• [Text block]
↓

Ephippiandra madagascariensis
- Conservation status: Least Concern (IUCN 3.1)

Scientific classification
- Kingdom: Plantae
- Clade: Embryophytes
- Clade: Tracheophytes
- Clade: Spermatophytes
- Clade: Angiosperms
- Clade: Magnoliids
- Order: Laurales
- Family: Monimiaceae
- Genus: Ephippiandra
- Species: E. madagascariensis
- Binomial name: Ephippiandra madagascariensis (Danguy) Lorence
- Synonyms: Hedycaryopsis madagascariensis Danguy

= Ephippiandra madagascariensis =

- Genus: Ephippiandra
- Species: madagascariensis
- Authority: (Danguy) Lorence
- Conservation status: LC
- Synonyms: Hedycaryopsis madagascariensis Danguy

Species of flowering plant

Ephippiandra madagascariensis is a species of flowering plant endemic to Madagascar, where it is known as ambora.

==Range and habitat==
Ephippiandra madagascariensis is native to northern and eastern Madagascar. It grows in humid and subhumid lowland and montane forests, from sea level to 1,800 meters elevation. It is typically found on lateritic soils.

↑

• [Entries shown]

↓

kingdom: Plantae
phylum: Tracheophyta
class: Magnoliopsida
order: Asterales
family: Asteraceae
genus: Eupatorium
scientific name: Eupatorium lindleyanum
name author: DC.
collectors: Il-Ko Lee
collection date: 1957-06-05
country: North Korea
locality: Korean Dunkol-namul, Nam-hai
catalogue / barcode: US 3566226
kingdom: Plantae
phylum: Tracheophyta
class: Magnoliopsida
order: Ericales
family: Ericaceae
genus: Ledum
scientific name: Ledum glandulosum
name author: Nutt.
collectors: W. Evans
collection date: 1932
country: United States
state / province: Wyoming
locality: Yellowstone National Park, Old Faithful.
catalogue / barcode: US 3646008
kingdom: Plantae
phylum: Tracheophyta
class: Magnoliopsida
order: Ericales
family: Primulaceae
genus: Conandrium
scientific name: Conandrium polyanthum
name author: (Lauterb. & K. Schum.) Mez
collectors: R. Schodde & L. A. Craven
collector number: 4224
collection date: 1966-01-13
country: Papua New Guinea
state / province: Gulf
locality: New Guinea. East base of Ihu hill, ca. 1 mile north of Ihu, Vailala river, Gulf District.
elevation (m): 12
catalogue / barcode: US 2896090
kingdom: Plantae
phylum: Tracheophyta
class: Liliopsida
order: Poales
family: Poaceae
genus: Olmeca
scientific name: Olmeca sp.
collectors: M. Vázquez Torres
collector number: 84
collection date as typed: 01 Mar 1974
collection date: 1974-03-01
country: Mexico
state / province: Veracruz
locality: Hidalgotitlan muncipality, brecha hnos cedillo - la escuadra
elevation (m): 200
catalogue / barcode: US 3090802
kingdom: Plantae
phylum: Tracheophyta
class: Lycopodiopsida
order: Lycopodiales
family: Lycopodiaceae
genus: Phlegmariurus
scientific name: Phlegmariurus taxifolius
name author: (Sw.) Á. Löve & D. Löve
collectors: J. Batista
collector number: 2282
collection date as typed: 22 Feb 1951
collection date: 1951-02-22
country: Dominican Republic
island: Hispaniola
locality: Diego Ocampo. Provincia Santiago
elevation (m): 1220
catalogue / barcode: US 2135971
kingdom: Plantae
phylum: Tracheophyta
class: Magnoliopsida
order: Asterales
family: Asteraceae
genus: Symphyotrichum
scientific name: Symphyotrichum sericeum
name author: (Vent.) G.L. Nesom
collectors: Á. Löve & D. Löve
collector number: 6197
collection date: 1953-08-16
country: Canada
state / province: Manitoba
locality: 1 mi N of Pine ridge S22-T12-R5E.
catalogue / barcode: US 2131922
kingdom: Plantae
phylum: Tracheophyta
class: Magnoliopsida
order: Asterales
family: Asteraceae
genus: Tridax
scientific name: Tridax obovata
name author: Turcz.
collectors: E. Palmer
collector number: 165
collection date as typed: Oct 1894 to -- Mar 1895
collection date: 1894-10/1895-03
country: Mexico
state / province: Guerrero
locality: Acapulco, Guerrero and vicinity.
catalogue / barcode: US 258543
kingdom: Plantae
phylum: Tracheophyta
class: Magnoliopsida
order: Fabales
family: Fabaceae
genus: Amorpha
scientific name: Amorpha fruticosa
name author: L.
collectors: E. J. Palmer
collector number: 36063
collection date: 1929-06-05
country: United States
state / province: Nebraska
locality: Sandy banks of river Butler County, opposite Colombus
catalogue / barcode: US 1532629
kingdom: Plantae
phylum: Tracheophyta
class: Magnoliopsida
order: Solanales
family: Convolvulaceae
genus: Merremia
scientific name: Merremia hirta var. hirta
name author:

↑

• [Things to do]
1) For the article on Ephippiandra madagascariensis, decide whether each statement agrees with it and quote the words that decide it: (a) the species grows only at elevations above 1,800 meters; (b) the species is typically found on lateritic soils; (c) Hedycaryopsis madagascariensis Danguy is listed as a synonym of the species.
2) Carry on the article on Ephippiandra madagascariensis from its last sentence.

• [Answers to the tasks]
1)
(a) No: "from sea level to 1,800 meters elevation"
(b) Yes: "It is typically found on lateritic soils."
(c) Yes: "Synonyms: Hedycaryopsis madagascariensis Danguy"

2)
There are 27 known subpopulations.

==Conservation and threats==
The species' forest habitat is under threat from shifting agriculture, firewood collection, charcoal production, fire, logging, and timber harvesting.

The species is found in many protected areas, including Ambositra Vondrozo Forest Corridor, Analamazaotra, Andohahela, Anjanaharibe Sud, Anjozorobe Angavo, Ankeniheny-Zahamena Corridor, Kalambatritra, Loky-Manambato, Makira, Manongarivo, Marojejy, Montagne d'Ambre (including Amber Forest Reserve), Nosy Mangabe, Ranomafana, and Zahamena.

==Uses==
Its timber is used for fine carpentry.